▶ [TRY IT] Please revise the data below by changing every "Spawn NPC" to "Summon NPC" and keeping everything else the same. Omit the pictures from your answer.

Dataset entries
>>>

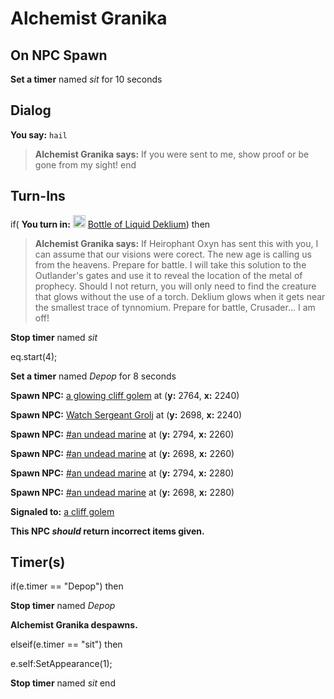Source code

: # Alchemist Granika

## On NPC Spawn

**Set a timer** named *sit* for 10 seconds
## Dialog

**You say:** `hail`



>**Alchemist Granika says:** If you were sent to me, show proof or be gone from my sight!
end

## Turn-Ins



if( **You turn in:** <img style="background:url(/static/icons/blank_slot.gif);width:20px;height:20px;" src="/static/icons/item_694.png" alt="" /> <a
                                href="/item/3892" data-url="3892" class="tooltip-link link">Bottle of Liquid Deklium</a>) then


>**Alchemist Granika says:** If Heirophant Oxyn has sent this with you, I can assume that our visions were corect. The new age is calling us from the heavens. Prepare for battle. I will take this solution to the Outlander's gates and use it to reveal the location of the metal of prophecy. Should I not return, you will only need to find the creature that glows without the use of a torch. Deklium glows when it gets near the smallest trace of tynnomium. Prepare for battle, Crusader... I am off!


**Stop timer** named *sit*


eq.start(4);


**Set a timer** named *Depop* for 8 seconds


**Spawn NPC:**  [a glowing cliff golem](/npc/93002) at (**y:** 2764, **x:** 2240)


**Spawn NPC:**  [Watch Sergeant Grolj](/npc/93005) at (**y:** 2698, **x:** 2240)


**Spawn NPC:**  [\#an undead marine](/npc/93004) at (**y:** 2794, **x:** 2260)


**Spawn NPC:**  [\#an undead marine](/npc/93004) at (**y:** 2698, **x:** 2260)


**Spawn NPC:**  [\#an undead marine](/npc/93004) at (**y:** 2794, **x:** 2280)


**Spawn NPC:**  [\#an undead marine](/npc/93004) at (**y:** 2698, **x:** 2280)


**Signaled to:**  [a cliff golem](/npc/93077)

**This NPC *should* return incorrect items given.**

## Timer(s)

if(e.timer == "Depop") then


**Stop timer** named *Depop*


**Alchemist Granika despawns.**

elseif(e.timer == "sit") then


e.self:SetAppearance(1);


**Stop timer** named *sit*
end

<<<

▶ [EXPECTED ANSWER]
Source code

: # Alchemist Granika

## On NPC Spawn

**Set a timer** named *sit* for 10 seconds
## Dialog

**You say:** `hail`



>**Alchemist Granika says:** If you were sent to me, show proof or be gone from my sight!
end

## Turn-Ins



if( **You turn in:** <img style="background:url(/static/icons/blank_slot.gif);width:20px;height:20px;" src="/static/icons/item_694.png" alt="" /> <a
                                href="/item/3892" data-url="3892" class="tooltip-link link">Bottle of Liquid Deklium</a>) then


>**Alchemist Granika says:** If Heirophant Oxyn has sent this with you, I can assume that our visions were corect. The new age is calling us from the heavens. Prepare for battle. I will take this solution to the Outlander's gates and use it to reveal the location of the metal of prophecy. Should I not return, you will only need to find the creature that glows without the use of a torch. Deklium glows when it gets near the smallest trace of tynnomium. Prepare for battle, Crusader... I am off!


**Stop timer** named *sit*


eq.start(4);


**Set a timer** named *Depop* for 8 seconds


**Summon NPC:**  [a glowing cliff golem](/npc/93002) at (**y:** 2764, **x:** 2240)


**Summon NPC:**  [Watch Sergeant Grolj](/npc/93005) at (**y:** 2698, **x:** 2240)


**Summon NPC:**  [\#an undead marine](/npc/93004) at (**y:** 2794, **x:** 2260)


**Summon NPC:**  [\#an undead marine](/npc/93004) at (**y:** 2698, **x:** 2260)


**Summon NPC:**  [\#an undead marine](/npc/93004) at (**y:** 2794, **x:** 2280)


**Summon NPC:**  [\#an undead marine](/npc/93004) at (**y:** 2698, **x:** 2280)


**Signaled to:**  [a cliff golem](/npc/93077)

**This NPC *should* return incorrect items given.**

## Timer(s)

if(e.timer == "Depop") then


**Stop timer** named *Depop*


**Alchemist Granika despawns.**

elseif(e.timer == "sit") then


e.self:SetAppearance(1);


**Stop timer** named *sit*
end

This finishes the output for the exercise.